50	Regular expression overflow.
.TE
.PP
The call
to
\f4step\fP
is as follows:
.PP
.RS
.ft 4
step (string, expbuf)
.ft 1
.RE
.PP
The first parameter to
\f4step\fP
is a pointer to a string of characters to be checked for a match.
This string should be null-terminated.
.PP
The parameter
.I expbuf
is the compiled regular expression obtained
by a call of the function
\f4compile\fP.
.PP
The function
\f4step\fP
returns non-zero if the given string matches the regular expression,
and zero if the expressions do not match.  If there is a match,
two external character pointers are set as a side effect to the call to
\f4step\fP.
The variable set in
\f4step\fP
is
\f4loc1\fP.
\f4loc1\fP
is a pointer to the first character that matched the regular expression.
The variable
\f4loc2\fP
points to the character after the last character that matches
the regular expression.  Thus if the regular expression matches
the entire line,
\f4loc1\fP
points to the first character of
.I string\^
and
\f4loc2\fP
points to the null at the end of
.IR string .
.PP
The purpose of
\f4step\fP
is to step through the
.I string\^
argument until a match is found or until the end of
.I string\^
is reached.  If the regular expression begins with
\f4^\f1,
\f4step\fP
tries to match the regular expression at the beginning
of the string only.
.PP
The function
\f4advance\fP
has the same arguments and side effects as
\f4step\fP, 
but it always restricts 
matches to the beginning of the string.
.PP
If one is looking for successive matches in the same string
of characters, \f4locs\f1 should be set equal to \f4loc2\f1,
and \f4step\fP should be called with
\f2string\f1 equal to \f4loc2\f1.  \f4locs\f1 is
used by commands like
\f4ed\fP
and
\f4sed\fP
so that global substitutions like
\f4s/y\(**//g\f1
do not loop forever, and
is \f4NULL\fP by default.
.PP
The external variable
\f4nbra\fP
is used to determine the number of subexpressions in the
compiled regular expression.  \f4braslist\f1 and \f4braelist\f1
are arrays of character pointers that point to the start
and end of the \f4nbra\f1 subexpressions in the matched string.  
For example, after calling \f4step\f1 or \f4advance\f1
with string \f4sabcdefg\f1 and
regular expression \f4\\(abcdef\\\)\fP, \f4braslist[0]\f1 
will point at \f4a\f1 and \f4braelist[0]\f1 will point at \f4g\f1.
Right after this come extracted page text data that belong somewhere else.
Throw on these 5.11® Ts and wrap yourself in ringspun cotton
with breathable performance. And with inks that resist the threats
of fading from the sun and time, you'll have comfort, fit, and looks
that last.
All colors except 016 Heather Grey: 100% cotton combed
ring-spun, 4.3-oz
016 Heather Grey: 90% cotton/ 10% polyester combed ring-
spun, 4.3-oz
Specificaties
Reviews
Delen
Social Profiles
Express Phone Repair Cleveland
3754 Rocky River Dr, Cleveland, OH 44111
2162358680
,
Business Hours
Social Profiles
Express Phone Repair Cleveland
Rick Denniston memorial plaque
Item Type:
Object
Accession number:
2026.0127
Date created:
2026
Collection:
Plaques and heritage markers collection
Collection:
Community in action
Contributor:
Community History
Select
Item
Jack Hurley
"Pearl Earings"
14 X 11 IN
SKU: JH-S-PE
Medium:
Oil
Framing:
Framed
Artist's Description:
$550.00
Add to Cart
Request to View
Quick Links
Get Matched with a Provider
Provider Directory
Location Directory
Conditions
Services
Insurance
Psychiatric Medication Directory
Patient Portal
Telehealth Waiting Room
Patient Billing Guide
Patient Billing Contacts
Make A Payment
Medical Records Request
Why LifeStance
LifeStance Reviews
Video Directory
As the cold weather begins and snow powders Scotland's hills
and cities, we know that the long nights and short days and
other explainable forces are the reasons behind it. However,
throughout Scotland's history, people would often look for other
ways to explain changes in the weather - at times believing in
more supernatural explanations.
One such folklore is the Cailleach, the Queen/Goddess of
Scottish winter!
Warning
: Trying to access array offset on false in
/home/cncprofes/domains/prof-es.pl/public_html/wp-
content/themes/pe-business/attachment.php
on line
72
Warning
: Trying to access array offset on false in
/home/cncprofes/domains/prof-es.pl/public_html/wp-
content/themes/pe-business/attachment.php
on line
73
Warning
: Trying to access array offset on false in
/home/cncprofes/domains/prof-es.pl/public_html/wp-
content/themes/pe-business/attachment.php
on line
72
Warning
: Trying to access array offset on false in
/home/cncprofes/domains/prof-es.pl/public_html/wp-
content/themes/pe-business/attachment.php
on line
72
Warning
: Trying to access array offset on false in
These arrays are used by commands like \f4ed\f1 
and \f4sed\f1 for substitute replacement patterns
that contain the \f4\\\f2n\f1 notation for subexpressions. 
.PP
Note that it isn't necessary to use the external variables
\f4regerrno\f1, \f4nbra\f1, \f4loc1\f1, \f4loc2\f1
\f4locs\f1, \f4braelist\f1, and \f4braslist\f1
if one is only checking whether or not a string matches
a regular expression.
.SH EXAMPLES
The following is similar to the regular expression code
from \f4grep\fP:
.PP
.RS
.ft 4
.nf
#include <regexpr.h>
.sp 0.5
\&\. \. \.
if(compile(\(**argv, (char \(**)0, (char \(**)0) =\^= (char \(**)0)
	regerr(regerrno);
\&\. \. \.
if (step(linebuf, expbuf))
	succeed();
.fi
.ft 1
.RE
.SH "SEE ALSO"
\f4regexp\fP(5).
.br
\f4ed\fP(1), \f4grep\fP(1), \f4sed\fP(1) in the \f2User's Reference Manual\f1.